Which brings us back to Paris, Wilson’s home away from home. Should you bring a sandwich to Einstein on the Beach? You’ll most likely get hungry. At four-and-a-half hours, you’re also likely to get thirsty, and stiff, and to notice a little swelling around the feet and ankles. The couple with the salmon has thought all of this through. No doubt they’ve got a thermos of coffee to go along with those sandwiches, and probably a change of socks, inflatable neck pillows, liquid tears and travel Scrabble, just in case. For the latter acts, they probably have something to support the lumbar spine and those toothbrushes that come with the paste already caked on the bristles. If Skymall had an “experimental opera” page, they’d own every item. To remain entertained. To stay engaged. To keep awake. To make it a little more bearable. They could do this all day. They could sit through anything! Einstein, Wagner, Robert LePage! Paul Thomas Anderson, oeuvres complètes! Every transatlantic flight, every hour of C-SPAN, every trip to the DMV!

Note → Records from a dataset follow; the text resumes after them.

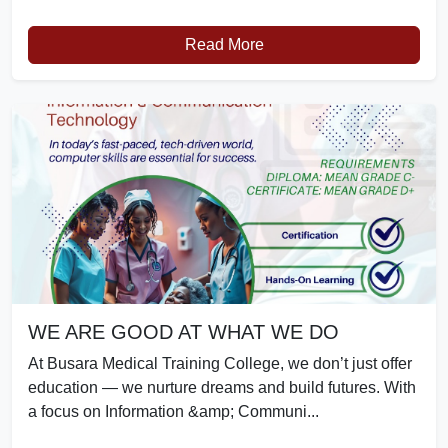
Read More
WE ARE GOOD AT WHAT WE DO
At Busara Medical Training College, we don’t just offer
education — we nurture dreams and build futures. With
a focus on Information &amp; Communi...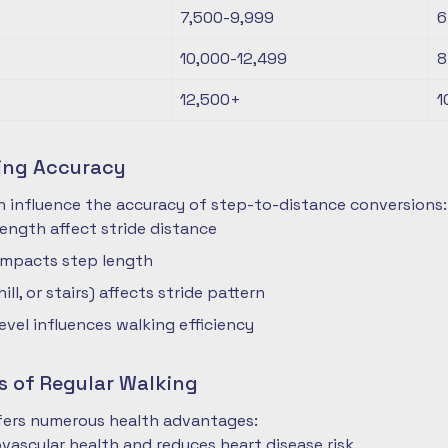
7,500-9,999
6
10,000-12,499
8
12,500+
1
ting Accuracy
n influence the accuracy of step-to-distance conversions:
length affect stride distance
impacts step length
hill, or stairs) affects stride pattern
level influences walking efficiency
s of Regular Walking
ffers numerous health advantages:
vascular health and reduces heart disease risk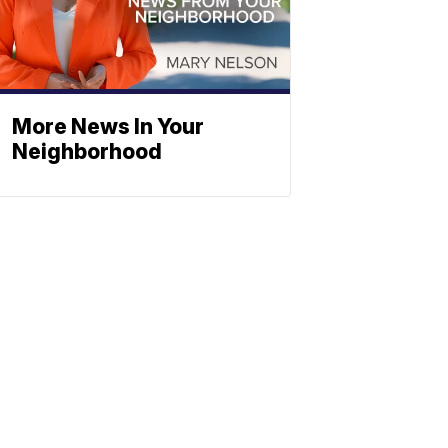
More News In Your
Neighborhood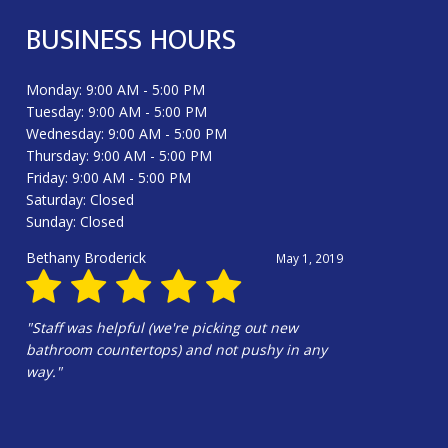
BUSINESS HOURS
Monday: 9:00 AM - 5:00 PM
Tuesday: 9:00 AM - 5:00 PM
Wednesday: 9:00 AM - 5:00 PM
Thursday: 9:00 AM - 5:00 PM
Friday: 9:00 AM - 5:00 PM
Saturday: Closed
Sunday: Closed
Douglas Harrington
June 13, 2025
"Hali Gilbert and the whole crew were
amazing!!!! Hali’s design is wonderful. Our
kitchen is beautiful!!!"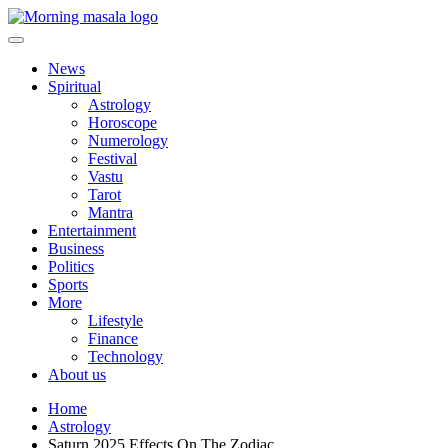
Skip
to
content
Morning Masala
News
Spiritual
Astrology
Horoscope
Numerology
Festival
Vastu
Tarot
Mantra
Entertainment
Business
Politics
Sports
More
Lifestyle
Finance
Technology
About us
Home
Astrology
Saturn 2025 Effects On The Zodiac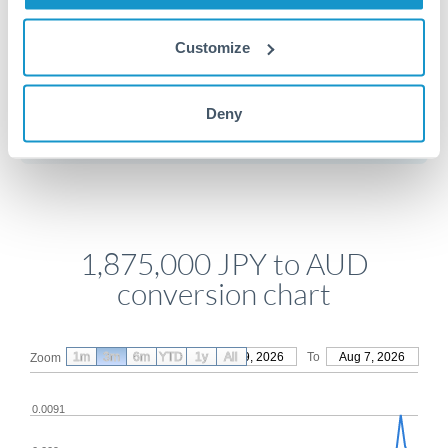
Customize
Get a quote
Deny
Compare exchange rates
1,875,000 JPY to AUD
conversion chart
1m
3m
6m
YTD
From
1y
May 9, 2026
All
To
Aug 7, 2026
Zoom
0.0091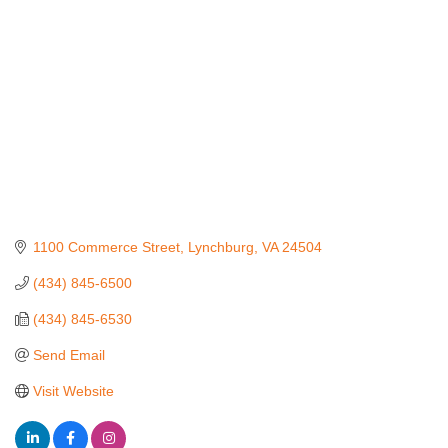
1100 Commerce Street
Lynchburg
VA
24504
(434) 845-6500
(434) 845-6530
Send Email
Visit Website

But could they do better? As Craig Owens writes, Einstein calls attention to the poverty of language, “but also all processes of logical thought according to which we parse, analyze, literally come to terms with experience.” The deaf perceive differently from the hearing, just as the handicapped do from the whole, as Wilson does from Wagner, Cunningham from Coppola. Suspended in time and space, the protracted actions of Einstein’s characters and their emotional distance from the audience beseech us to confront our processes of perception using a language unique to the experience. At the end of the four-and-a-half hours in Paris, those who remain leap to their feet. They holler and cheer, ostensibly for Wilson, Glass, and Childs, who join the cast for a curtain call, but also for themselves, for having endured it. They did it! They made it! They’ve won — if only playing by the rules of a very different game.